During Ewald’s stay in Göttingen, he was often a visitor at El BoKaReBo, a boarding house run by Sister Annie at Dahlmannstrasse 17. The name was derived from the first letters of the last names of its boarders: “El” for Ella Philippson (a medical student), “Bo” for Max Born (a Privatdozent) and Hans Bolza (a physics student), “Ka” for Theodore von Kármán (a Privatdozent), and “Re” for Albrecht Renner (a medical student). Richard Courant, a mathematician and Privatdozent, called these people the “in group.” It was here that Ewald met Ella Philippson, who was to become his wife.

In the spring of 1913, Niels Bohr, of the Institute for Theoretical Physics at the University of Copenhagen, submitted his theory of the Bohr atomic model for publication. Later that year, Ewald attended the Birmingham meeting of the British Association where he heard accounts and discussions of James Jeans’ review on radiation theory and Bohr’s model. This ignited a major new area of research for Sommerfeld and his students – the study and interpretation of atomic spectra and molecular band spectroscopy and theoretical modeling of atomic and molecular structure.

During World War I, Ewald served in the German military as a medical technician. When he could, he continued to think about the physics of his doctoral thesis, and he developed the dynamical theory of X-ray diffraction, which he was later to use in his Habilitationsschrift. At the conclusion of the war, he returned to LMU as an assistant to Sommerfeld.

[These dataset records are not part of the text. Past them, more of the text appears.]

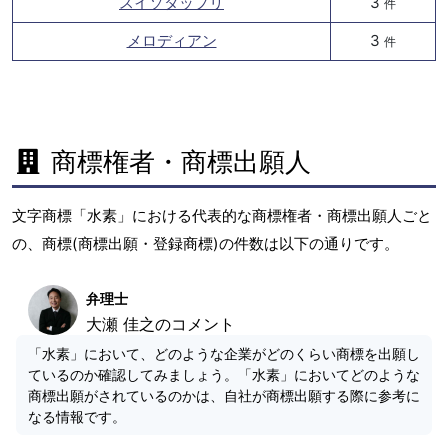
スイソタップリ
3
件
メロディアン
3
件
商標権者・商標出願人
文字商標「水素」における代表的な商標権者・商標出願人ごと
の、商標(商標出願・登録商標)の件数は以下の通りです。
弁理士
大瀬 佳之のコメント
「水素」において、どのような企業がどのくらい商標を出願し
ているのか確認してみましょう。「水素」においてどのような
商標出願がされているのかは、自社が商標出願する際に参考に
なる情報です。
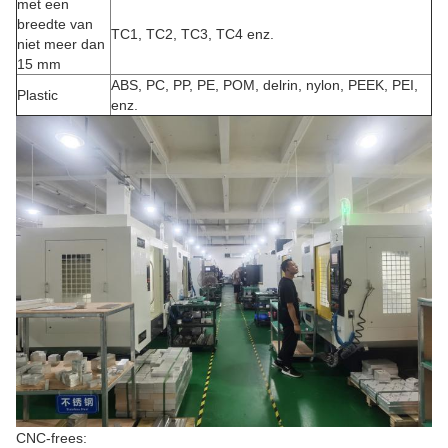
met een
breedte van
TC1, TC2, TC3, TC4 enz.
niet meer dan
15 mm
ABS, PC, PP, PE, POM, delrin, nylon, PEEK, PEI,
Plastic
enz.
CNC-frees:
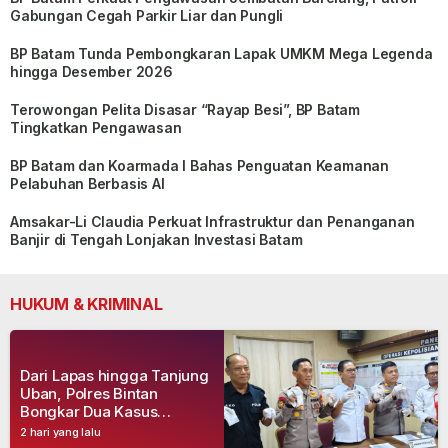
Gabungan Cegah Parkir Liar dan Pungli
BP Batam Tunda Pembongkaran Lapak UMKM Mega Legenda
hingga Desember 2026
Terowongan Pelita Disasar “Rayap Besi”, BP Batam
Tingkatkan Pengawasan
BP Batam dan Koarmada I Bahas Penguatan Keamanan
Pelabuhan Berbasis AI
Amsakar-Li Claudia Perkuat Infrastruktur dan Penanganan
Banjir di Tengah Lonjakan Investasi Batam
HUKUM & KRIMINAL
Dari Lapas hingga Tanjung
Uban, Polres Bintan
Bongkar Dua Kasus
Narkoba, Empat Tersangka
2 hari yang lalu
Dibekuk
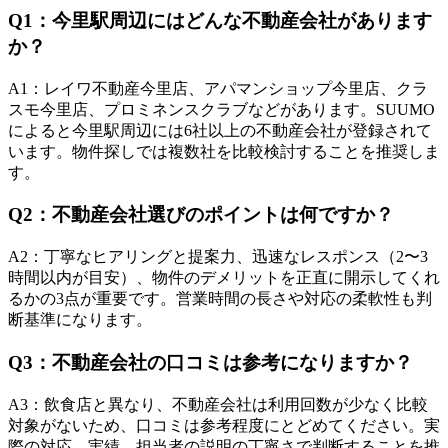
Q
1
：
今里駅周辺にはどんな不動産会社があります
か？
A
1
：
レイワ不動産今里店、アパマンショップ今里店、クラ
スモ今里店、プロミネンスクラブなどがあります。SUUMO
によると今里駅周辺には6社以上の不動産会社が登録されて
います。物件探しでは複数社を比較検討することを推奨しま
す。
Q
2
：
不動産会社選びのポイントは何ですか？
A
2
：
丁寧なヒアリングと提案力、迅速なレスポンス（2〜3
時間以内が目安）、物件のデメリットを正直に開示してくれ
るかの3点が重要です。営業時間の長さや対応の柔軟性も判
断基準になります。
Q
3
：
不動産会社の口コミは参考になりますか？
A
3
：
飲食店と異なり、不動産会社は利用回数が少なく比較
対象がないため、口コミは参考程度にとどめてください。実
際の対応、実績、担当者の説明の丁寧さで判断することを推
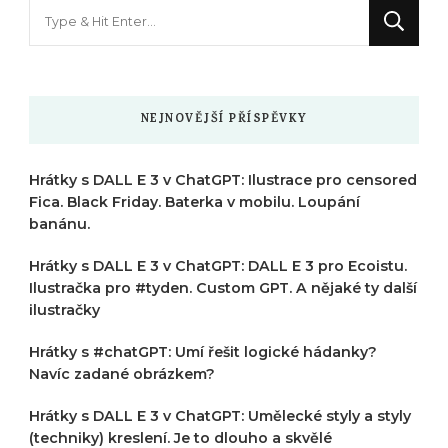
Hledáte
něco
?
NEJNOVĚJŠÍ PŘÍSPĚVKY
Hrátky s DALL E 3 v ChatGPT: Ilustrace pro censored
Fica. Black Friday. Baterka v mobilu. Loupání
banánu.
Hrátky s DALL E 3 v ChatGPT: DALL E 3 pro Ecoistu.
Ilustračka pro #tyden. Custom GPT. A nějaké ty další
ilustračky
Hrátky s #chatGPT: Umí řešit logické hádanky?
Navíc zadané obrázkem?
Hrátky s DALL E 3 v ChatGPT: Umělecké styly a styly
(techniky) kreslení. Je to dlouho a skvělé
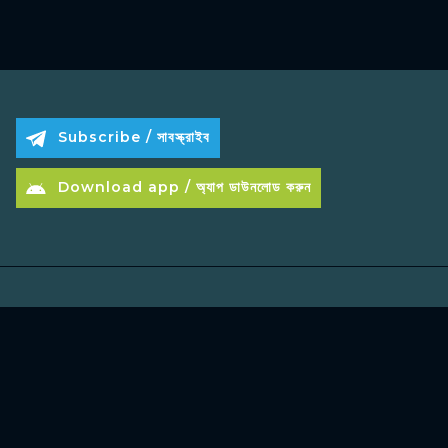
Subscribe / সাবস্ক্রাইব
Download app / অ্যাপ ডাউনলোড করুন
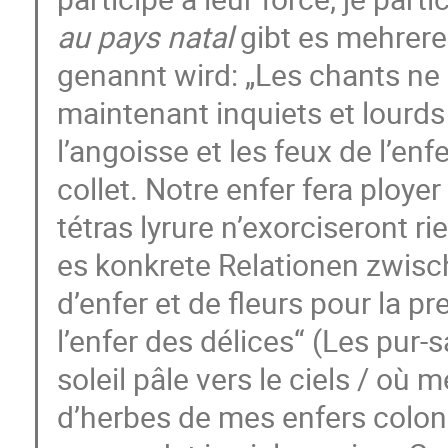
au pays natal
gibt es mehrere 
genannt wird: „Les chants ne s
maintenant inquiets et lourds 
l’angoisse et les feux de l’en
collet. Notre enfer fera ploy
tétras lyrure n’exorciseront ri
es konkrete Relationen zwisch
d’enfer et de fleurs pour la pre
l’enfer des délices“ (Les pur-
soleil pâle vers le ciels / où
d’herbes de mes enfers colon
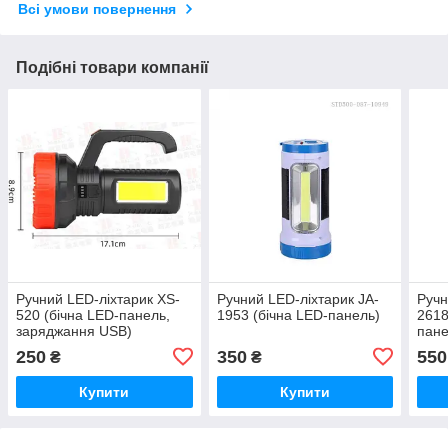
Всі умови повернення
Подібні товари компанії
Ручний LED-ліхтарик XS-
Ручний LED-ліхтарик JA-
Ручн
520 (бічна LED-панель,
1953 (бічна LED-панель)
2618
заряджання USB)
пане
220V
250
350
550
₴
₴
Купити
Купити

He completed his Habilitation in 1917, and became a Privatdozent there, while remaining as an assistant to Sommerfeld.

In 1921, while still at LMU, Ewald published a paper on the theta function method of analyzing dipole fields in crystals, an offshoot from his earlier work on the dynamical theory of optics and X-rays in crystals, which appeared in three journal publications. According to Ewald, the impetus for the method came from a skiing holiday in Mittenwald, at Easter, in 1911. It was Sommerfeld’s practice to take his students and assistants on skiing outings in the winter and mountain climbing outings in the summer, where the discussions of physics were as hard as the physical exertion of the outings. Ewald, was having trouble subtracting out of his calculations the field of the test dipole. The solution was provided by Sommerfeld’s assistant and former doctoral student, Peter Debye, in a discussion that took no more than 15 minutes. Ewald’s paper has been widely cited in the literature as well as scientific books, such as Dynamical Theory of Crystal Lattices, by Max Born and Kun Huang.